Again, use the function `train_predict_sentiment` to train your random forest model. Remember: we vectorize the text using the Word2Vec model now. Save the trained model in `w2v_forest_model`.

<!--
BEGIN QUESTION
name: q3_c
manual: false
points: 10
-->

In [51]:
w2v_forest_model = ...

In [None]:
grader.check("q3_c")

How Word2Vec compares with the Bag of Words Model? Is it an improvement? How significant is the difference?

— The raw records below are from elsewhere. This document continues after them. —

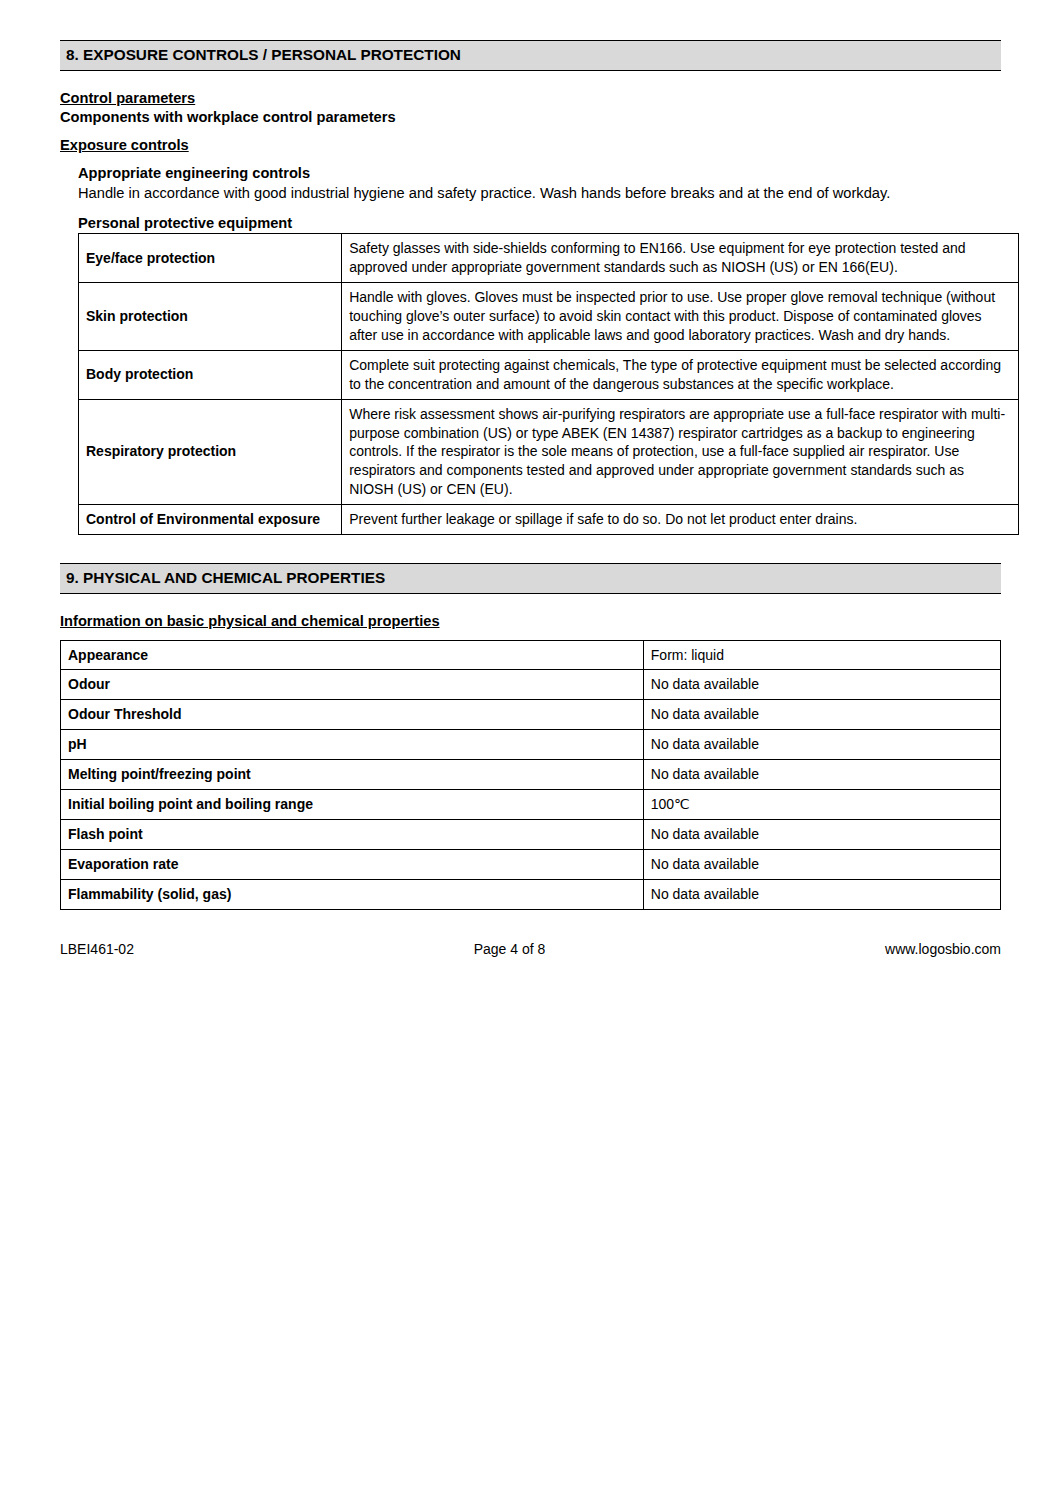8. EXPOSURE CONTROLS / PERSONAL PROTECTION
Control parameters
Components with workplace control parameters
Exposure controls
Appropriate engineering controls
Handle in accordance with good industrial hygiene and safety practice. Wash hands before breaks and at the end of workday.
Personal protective equipment
| Eye/face protection | Safety glasses with side-shields conforming to EN166. Use equipment for eye protection tested and approved under appropriate government standards such as NIOSH (US) or EN 166(EU). |
| Skin protection | Handle with gloves. Gloves must be inspected prior to use. Use proper glove removal technique (without touching glove’s outer surface) to avoid skin contact with this product. Dispose of contaminated gloves after use in accordance with applicable laws and good laboratory practices. Wash and dry hands. |
| Body protection | Complete suit protecting against chemicals, The type of protective equipment must be selected according to the concentration and amount of the dangerous substances at the specific workplace. |
| Respiratory protection | Where risk assessment shows air-purifying respirators are appropriate use a full-face respirator with multi-purpose combination (US) or type ABEK (EN 14387) respirator cartridges as a backup to engineering controls. If the respirator is the sole means of protection, use a full-face supplied air respirator. Use respirators and components tested and approved under appropriate government standards such as NIOSH (US) or CEN (EU). |
| Control of Environmental exposure | Prevent further leakage or spillage if safe to do so. Do not let product enter drains. |
9. PHYSICAL AND CHEMICAL PROPERTIES
Information on basic physical and chemical properties
| Appearance | Form: liquid |
| Odour | No data available |
| Odour Threshold | No data available |
| pH | No data available |
| Melting point/freezing point | No data available |
| Initial boiling point and boiling range | 100℃ |
| Flash point | No data available |
| Evaporation rate | No data available |
| Flammability (solid, gas) | No data available |
LBEI461-02 Page 4 of 8 www.logosbio.com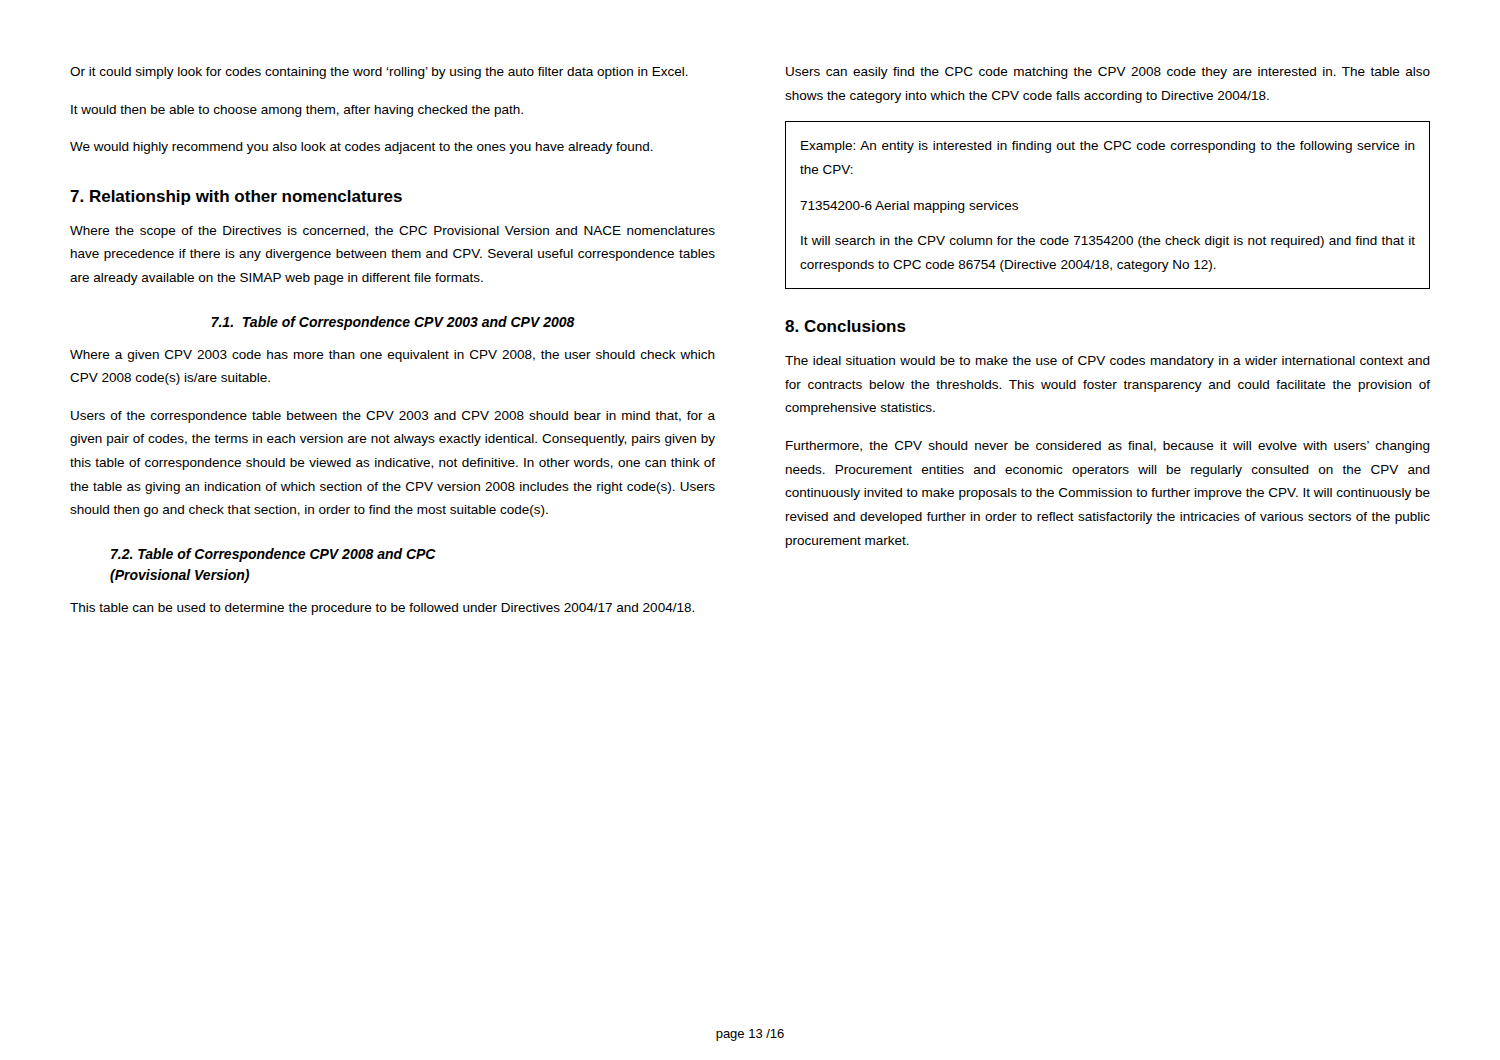Or it could simply look for codes containing the word ‘rolling’ by using the auto filter data option in Excel.
It would then be able to choose among them, after having checked the path.
We would highly recommend you also look at codes adjacent to the ones you have already found.
7. Relationship with other nomenclatures
Where the scope of the Directives is concerned, the CPC Provisional Version and NACE nomenclatures have precedence if there is any divergence between them and CPV. Several useful correspondence tables are already available on the SIMAP web page in different file formats.
7.1. Table of Correspondence CPV 2003 and CPV 2008
Where a given CPV 2003 code has more than one equivalent in CPV 2008, the user should check which CPV 2008 code(s) is/are suitable.
Users of the correspondence table between the CPV 2003 and CPV 2008 should bear in mind that, for a given pair of codes, the terms in each version are not always exactly identical. Consequently, pairs given by this table of correspondence should be viewed as indicative, not definitive. In other words, one can think of the table as giving an indication of which section of the CPV version 2008 includes the right code(s). Users should then go and check that section, in order to find the most suitable code(s).
7.2. Table of Correspondence CPV 2008 and CPC
(Provisional Version)
This table can be used to determine the procedure to be followed under Directives 2004/17 and 2004/18.
Users can easily find the CPC code matching the CPV 2008 code they are interested in. The table also shows the category into which the CPV code falls according to Directive 2004/18.
Example: An entity is interested in finding out the CPC code corresponding to the following service in the CPV:
71354200-6 Aerial mapping services
It will search in the CPV column for the code 71354200 (the check digit is not required) and find that it corresponds to CPC code 86754 (Directive 2004/18, category No 12).
8. Conclusions
The ideal situation would be to make the use of CPV codes mandatory in a wider international context and for contracts below the thresholds. This would foster transparency and could facilitate the provision of comprehensive statistics.
Furthermore, the CPV should never be considered as final, because it will evolve with users’ changing needs. Procurement entities and economic operators will be regularly consulted on the CPV and continuously invited to make proposals to the Commission to further improve the CPV. It will continuously be revised and developed further in order to reflect satisfactorily the intricacies of various sectors of the public procurement market.
page 13 /16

### 3.d Word2Vec Prediction Analysis

**(Total 0 points)**

Run the following cells to check to see how the Word2Vec model works on the reviews that you wrote previously.

In [54]:
check_prediction(w2v_forest_model, w2v_vectorizer, good_review, 1)

In [55]:
check_prediction(w2v_forest_model, w2v_vectorizer, bad_review, 0)

In [56]:
print("With Bag of Words:")
check_prediction(forest_model, vectorizer, bad_review_error, 0)

print("With Word2Vec:")
check_prediction(w2v_forest_model, w2v_vectorizer, bad_review_error, 0)

Think about the questions below:

* Is your positive review classified correctly by Word2Vec?

* Is your negative review classified correctly by Word2Vec?

* Is your negative review misclassified by Bag of Words now classified correctly by Word2Vec?


# Submit
Make sure you have run all cells in your notebook in order before running the cell below, so that all images/graphs appear in the output.
**Please save before submitting!**

In [None]:
# Save your notebook first, then run this cell to create a pdf for your reference.